U.S. concerns have shifted over the years based on what’s most immediate on American minds. The first time Pew administered the survey, in 2002, shortly after the 9/11 attacks, one-third of Americans ranked nuclear proliferation the biggest threat to the world. By 2007, after the U.S. had been involved military in Afghanistan and Iraq, religious and ethnic hatred rose to the top. The percentage of Americans identifying inequality as the biggest concern has increased from 17 percent in 2007 to 27 percent today.
Six years after the great recession, it’s no secret that Americans are preoccupied with the economy. Survey after survey shows it’s the issue most on voters’ minds as they head to the polls next month. And as we saw Wednesday, international economic instability can quickly roil markets. What’s noteworthy about this survey, though, is that it specifically asks about inequality, defined as the growing gap between the rich and the poor, rather than simply “the economy.”

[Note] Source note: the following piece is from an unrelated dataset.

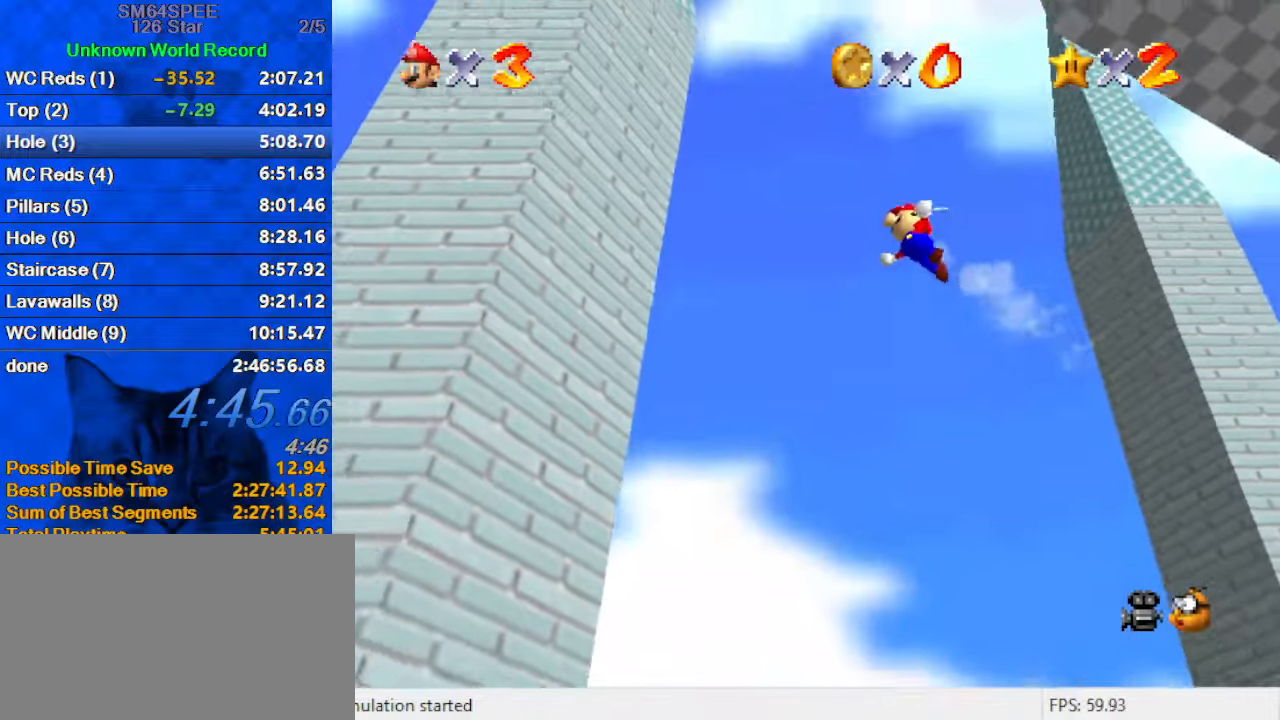
{"keys": ["left", "up"], "events": [[67, "left", "up"], [400, "d", "down"], [400, "left", "down"], [500, "d", "up"]]}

Inequality, if we’re to believe Thomas Piketty, is a more intractable issue than, say, a volatile stock market, and as we’ve reported widely, one with a range of side effects for both the health of the American dream (specifically national mobility rates) and the actual physical health of individuals. Inequality’s also a concern with more political undertones than a blanket topic like “the economy.”
Indeed, there’s a partisan split in America over the biggest global threat. The greatest danger to the world among Democrats, and to a lesser extent, Independents, is inequality, followed by nuclear weapons for Democrats and ethnic and religious hatred for Indies. Republicans are much more concerned about religious and ethnic hatred.
And even though Americans as a whole think inequality poses the greatest danger, they continually underestimate just how severe the wealth gap between the rich and poor is — at least in this country, as Paul Solman found out several years ago when he administered a quiz to people lined up for tickets to the “Late Show” in New York’s Time Square. He showed them pie charts reflecting different distributions of wealth, and asked them to identify which chart represented the U.S. Watch the responses he received below:
Data available after 2011, when Paul administered the quiz designed by Duke psychologist and behavioral economist Dan Ariely, shows that wealth inequality is increasing the fastest at the tippy top of the American wealth distribution. In 2012, the top .01 percent had a 11.2 percent share of the wealth, “as much as in 1916 and more than in 1929,” according to economists Gabriel Zucman and Emmanuel Saez. A report from Credit Suisse out this week, which shows that worldwide, the richest 1 percent of people owns nearly half of global wealth, cautions that inequality like that could portend a recession.
Other developed economies besides the United States, like South Korea, worry about inequality too. Fears are particularly elevated in countries affected by the euro crisis. Fifty-four percent of Spaniards (the highest of all 44 nations surveyed) and 43 percent of Greeks rank inequality their biggest concern. Percentages are slightly lower in other European countries like Germany, Italy, Poland and France, even though it’s still the dominant concern. The United Kingdom, by contrast, is much more worried about ethnic and religious hatreds.
Lebanon has the highest percentage of people concerned about religious and ethnic hatreds. Looking at what Pew calls a “global median percent” of 28 countries, that’s also the issue that’s seen the highest jump since 2007, with worldwide fears rising from 17 to 24 percent, driven, in part, by spikes in the percentages of Lebanese and Egyptians ranking it most dangerous.
Naturally, fears of nuclear weapons are highest in Japan, the only nation to have suffered a nuclear attack, and the site of the more recent Fukushima nuclear disaster. Fears about AIDS and other diseases are highest in Uganda, where over 7 percent of the adult population lived with HIV in 2012. Thailand and Colombia are the two countries most concerned about pollution and the environment.